Le Canada s’est-il isolé par sa politique étrangère ?

Il y a une impression générale, au niveau international, d’un repli du Canada sur ses préoccupations internes, repli qui est constaté dans d’autres pays aussi, mais qui a surpris [plusieurs personnes] de la part du Canada. Je pense que la dimension de la politique étrangère actuelle qui a le plus causé la surprise, c’est que le Canada fasse la leçon à tout le monde. La meilleure leçon que le Québec ou le Canada ont à donner, c’est d’être eux-mêmes, c’est la société qu’ils ont créée, c’est cette expérience improbable d’un pays qui s’est taillé à travers l’immigration, qui continue à intégrer des communautés nouvelles. Tout ça est très intéressant pour le reste du monde, mais recevoir des leçons de qui que ce soit, c’est en général mal venu. C’est comme quand nos parents nous faisaient la leçon, ce n’était pas toujours très apprécié ni très efficace.

Quelles ont été les conséquences de ces changements ?

En général, le Canada a beaucoup moins dépensé internationalement. Le budget d’aide internationale du Canada ne s’est pas effondré, mais il s’est tout de même amoindri et ç’a été remarqué. Le Canada, à travers son discours, s’est montré moins ouvert aux mouvements de population qu’il ne l’a été historiquement, et ça, ç’a été très remarqué, parce que le Canada a déjà été un exemple dans ce domaine. Sur une période de quelques années, on ne le remarque pas, mais sur une longue période, on le remarque. C’est regretté aux Nations unies. Ce n’est pas un drame international, ce n’est pas comme si le Canada faisait la pluie et le beau temps internationalement. Je pense que ce qui gêne le plus, et là c’est un problème pour tous les partis canadiens, c’est la performance canadienne absolument lamentable dans le domaine des changements climatiques. Elle n’est pas pire en ce moment qu’elle ne l’était sous les libéraux. Donc, à noter pour monsieur Trudeau ou monsieur Mulcair, s’ils arrivent au pouvoir, que c’est là où il faudra renverser la vapeur rapidement, car la Conférence de Paris s’en vient.

Justement, le gouvernement qui sera formé à l’issue des élections devrait-il redéfinir la politique étrangère du Canada ?

Que ce soit le même gouvernement ou un autre, la performance canadienne a été lamentable depuis 20 ans et elle a été perçue comme lamentable depuis qu’on a trahi presque immédiatement nos engagements de Kyoto.
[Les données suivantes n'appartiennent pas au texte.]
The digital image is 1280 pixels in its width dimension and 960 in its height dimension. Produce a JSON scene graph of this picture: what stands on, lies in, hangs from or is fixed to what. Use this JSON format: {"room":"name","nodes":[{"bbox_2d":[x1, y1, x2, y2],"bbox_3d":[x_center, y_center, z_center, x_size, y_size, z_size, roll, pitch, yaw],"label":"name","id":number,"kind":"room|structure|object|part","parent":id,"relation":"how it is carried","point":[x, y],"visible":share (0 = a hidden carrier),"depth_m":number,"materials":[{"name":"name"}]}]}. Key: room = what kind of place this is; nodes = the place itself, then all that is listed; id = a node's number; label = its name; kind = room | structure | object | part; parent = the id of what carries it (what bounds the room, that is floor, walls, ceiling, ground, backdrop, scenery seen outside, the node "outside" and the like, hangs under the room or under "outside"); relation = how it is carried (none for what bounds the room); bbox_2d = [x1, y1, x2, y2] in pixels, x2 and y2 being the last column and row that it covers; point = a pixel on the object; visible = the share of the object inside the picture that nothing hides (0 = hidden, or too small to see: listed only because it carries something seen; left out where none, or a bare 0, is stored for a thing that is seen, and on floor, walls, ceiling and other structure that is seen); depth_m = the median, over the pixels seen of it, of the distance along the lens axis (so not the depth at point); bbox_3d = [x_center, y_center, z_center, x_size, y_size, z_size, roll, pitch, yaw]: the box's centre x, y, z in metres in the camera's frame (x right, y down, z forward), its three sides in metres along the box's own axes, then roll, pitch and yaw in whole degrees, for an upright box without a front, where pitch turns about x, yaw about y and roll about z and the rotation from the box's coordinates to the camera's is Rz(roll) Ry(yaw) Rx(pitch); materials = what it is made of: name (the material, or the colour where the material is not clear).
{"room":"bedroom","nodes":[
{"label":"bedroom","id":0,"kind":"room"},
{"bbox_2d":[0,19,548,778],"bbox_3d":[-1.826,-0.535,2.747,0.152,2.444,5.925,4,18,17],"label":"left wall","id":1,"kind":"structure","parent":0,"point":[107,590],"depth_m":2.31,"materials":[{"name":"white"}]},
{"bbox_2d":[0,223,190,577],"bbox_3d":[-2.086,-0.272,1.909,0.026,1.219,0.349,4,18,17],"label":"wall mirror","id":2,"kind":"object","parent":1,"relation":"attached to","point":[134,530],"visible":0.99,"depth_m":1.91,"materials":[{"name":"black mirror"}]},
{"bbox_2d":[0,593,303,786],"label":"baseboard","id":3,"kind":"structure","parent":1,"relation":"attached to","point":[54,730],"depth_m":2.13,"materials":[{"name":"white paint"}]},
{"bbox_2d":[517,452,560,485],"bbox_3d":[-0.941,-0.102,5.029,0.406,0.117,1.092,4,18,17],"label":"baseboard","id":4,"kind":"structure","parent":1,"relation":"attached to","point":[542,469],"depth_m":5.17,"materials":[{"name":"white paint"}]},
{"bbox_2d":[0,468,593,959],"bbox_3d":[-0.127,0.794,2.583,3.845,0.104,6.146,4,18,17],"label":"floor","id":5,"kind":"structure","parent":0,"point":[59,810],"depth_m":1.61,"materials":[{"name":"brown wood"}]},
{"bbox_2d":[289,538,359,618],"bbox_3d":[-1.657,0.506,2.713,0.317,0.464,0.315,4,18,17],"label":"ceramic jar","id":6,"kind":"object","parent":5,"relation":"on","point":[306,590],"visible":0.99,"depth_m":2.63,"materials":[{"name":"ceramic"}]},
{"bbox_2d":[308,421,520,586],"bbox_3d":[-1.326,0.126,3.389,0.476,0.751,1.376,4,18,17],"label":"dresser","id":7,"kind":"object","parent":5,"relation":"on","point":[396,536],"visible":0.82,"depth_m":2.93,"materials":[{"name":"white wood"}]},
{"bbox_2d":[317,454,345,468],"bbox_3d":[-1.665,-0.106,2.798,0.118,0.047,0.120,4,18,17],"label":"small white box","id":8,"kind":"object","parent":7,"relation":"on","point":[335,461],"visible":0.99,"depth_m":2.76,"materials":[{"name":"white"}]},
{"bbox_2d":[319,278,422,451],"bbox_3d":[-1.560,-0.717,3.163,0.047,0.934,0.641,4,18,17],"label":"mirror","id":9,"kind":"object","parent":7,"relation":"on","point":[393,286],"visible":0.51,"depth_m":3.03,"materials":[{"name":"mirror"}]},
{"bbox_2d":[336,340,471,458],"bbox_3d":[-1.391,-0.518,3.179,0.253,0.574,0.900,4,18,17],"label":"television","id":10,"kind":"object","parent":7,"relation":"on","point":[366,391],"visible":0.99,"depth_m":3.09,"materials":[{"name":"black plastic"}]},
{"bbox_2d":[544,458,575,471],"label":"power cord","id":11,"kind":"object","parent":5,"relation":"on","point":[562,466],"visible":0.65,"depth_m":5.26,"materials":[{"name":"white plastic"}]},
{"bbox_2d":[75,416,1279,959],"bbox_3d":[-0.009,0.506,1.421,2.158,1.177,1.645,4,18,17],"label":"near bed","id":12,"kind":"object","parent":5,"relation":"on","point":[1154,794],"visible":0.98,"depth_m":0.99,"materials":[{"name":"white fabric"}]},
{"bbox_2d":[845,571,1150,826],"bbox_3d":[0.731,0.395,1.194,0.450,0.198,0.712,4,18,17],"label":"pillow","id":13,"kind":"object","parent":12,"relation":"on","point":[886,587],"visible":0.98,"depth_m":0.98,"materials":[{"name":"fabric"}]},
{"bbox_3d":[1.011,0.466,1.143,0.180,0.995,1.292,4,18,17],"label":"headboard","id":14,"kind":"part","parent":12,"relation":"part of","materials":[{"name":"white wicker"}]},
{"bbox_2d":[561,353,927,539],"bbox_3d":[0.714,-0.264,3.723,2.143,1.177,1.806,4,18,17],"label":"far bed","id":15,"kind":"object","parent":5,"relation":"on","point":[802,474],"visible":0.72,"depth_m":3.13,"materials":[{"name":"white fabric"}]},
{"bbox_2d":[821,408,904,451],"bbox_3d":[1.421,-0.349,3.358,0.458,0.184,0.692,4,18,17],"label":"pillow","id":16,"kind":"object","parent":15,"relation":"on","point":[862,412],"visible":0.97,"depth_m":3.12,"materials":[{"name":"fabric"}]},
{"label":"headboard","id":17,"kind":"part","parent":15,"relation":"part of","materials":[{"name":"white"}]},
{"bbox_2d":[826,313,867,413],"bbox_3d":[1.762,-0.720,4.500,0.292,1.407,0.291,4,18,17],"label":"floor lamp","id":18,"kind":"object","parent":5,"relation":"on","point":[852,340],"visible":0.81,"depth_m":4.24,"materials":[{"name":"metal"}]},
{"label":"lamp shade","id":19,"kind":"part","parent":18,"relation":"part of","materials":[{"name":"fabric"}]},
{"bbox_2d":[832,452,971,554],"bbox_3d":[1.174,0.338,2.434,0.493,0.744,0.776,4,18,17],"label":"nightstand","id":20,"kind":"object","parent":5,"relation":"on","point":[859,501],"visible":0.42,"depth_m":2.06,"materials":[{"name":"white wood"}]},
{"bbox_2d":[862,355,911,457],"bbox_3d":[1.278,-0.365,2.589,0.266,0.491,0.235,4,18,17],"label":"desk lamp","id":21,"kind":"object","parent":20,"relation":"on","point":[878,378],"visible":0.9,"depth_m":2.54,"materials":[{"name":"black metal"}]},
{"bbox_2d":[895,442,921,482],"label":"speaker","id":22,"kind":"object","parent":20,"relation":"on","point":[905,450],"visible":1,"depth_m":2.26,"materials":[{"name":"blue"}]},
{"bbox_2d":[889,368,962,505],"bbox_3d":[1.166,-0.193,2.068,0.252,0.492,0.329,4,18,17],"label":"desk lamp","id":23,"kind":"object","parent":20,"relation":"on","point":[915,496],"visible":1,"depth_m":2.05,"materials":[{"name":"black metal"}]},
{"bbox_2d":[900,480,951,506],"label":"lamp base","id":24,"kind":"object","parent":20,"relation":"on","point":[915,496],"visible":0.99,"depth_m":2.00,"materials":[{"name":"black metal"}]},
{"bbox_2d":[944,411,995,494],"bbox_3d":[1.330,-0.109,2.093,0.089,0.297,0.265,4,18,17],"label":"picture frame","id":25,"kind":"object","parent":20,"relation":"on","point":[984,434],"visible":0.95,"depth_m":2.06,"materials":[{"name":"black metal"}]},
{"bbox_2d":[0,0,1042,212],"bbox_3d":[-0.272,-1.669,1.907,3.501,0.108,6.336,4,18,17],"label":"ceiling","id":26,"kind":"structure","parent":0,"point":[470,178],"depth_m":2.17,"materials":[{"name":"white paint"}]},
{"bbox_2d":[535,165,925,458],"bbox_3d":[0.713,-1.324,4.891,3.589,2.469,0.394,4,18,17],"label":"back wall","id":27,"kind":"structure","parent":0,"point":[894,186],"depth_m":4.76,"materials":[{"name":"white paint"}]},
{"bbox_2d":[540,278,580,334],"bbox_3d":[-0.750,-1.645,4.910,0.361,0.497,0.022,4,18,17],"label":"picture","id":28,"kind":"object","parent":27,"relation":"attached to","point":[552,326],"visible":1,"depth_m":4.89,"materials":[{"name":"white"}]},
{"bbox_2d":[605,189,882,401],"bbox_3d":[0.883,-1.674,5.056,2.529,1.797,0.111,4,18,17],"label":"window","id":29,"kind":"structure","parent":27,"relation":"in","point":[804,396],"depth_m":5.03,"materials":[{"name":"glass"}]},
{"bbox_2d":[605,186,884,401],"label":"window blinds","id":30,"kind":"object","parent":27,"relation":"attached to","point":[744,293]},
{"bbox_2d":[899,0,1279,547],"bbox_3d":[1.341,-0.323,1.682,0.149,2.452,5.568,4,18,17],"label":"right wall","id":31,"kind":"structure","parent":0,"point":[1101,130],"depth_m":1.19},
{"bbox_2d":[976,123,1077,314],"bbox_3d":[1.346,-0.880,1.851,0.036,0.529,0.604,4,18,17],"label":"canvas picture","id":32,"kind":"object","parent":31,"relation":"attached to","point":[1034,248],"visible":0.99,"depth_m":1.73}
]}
Et ça, c’était sous un autre gouvernement. C’est un problème multipartite et ça va coûter de l’argent.

Quelle place le Canada doit-il occuper sur la scène internationale ?

Les pays en développement sont en marche. Nous pouvons être en appui à la marche qu’ils adoptent, mais nous ne pouvons pas leur dicter quoi faire si nous estimons qu’ils se trompent, qu’ils sont lamentables. Si on a des leçons à leur donner, autant s’abstenir.

Est-ce que le Canada se préoccupe suffisamment du monde qui l’entoure ?

Depuis 10 ans, le gouvernement a très peu parlé de relations internationales, sauf pour condamner tel ou tel acteur dans les relations internationales – et c’est nouveau parce que le Canada normalement est un pays internationalement ouvert, orienté vers les échanges internationaux, que ce soit commerciaux, humains, culturels. Mais ça reviendra, je ne suis pas inquiet.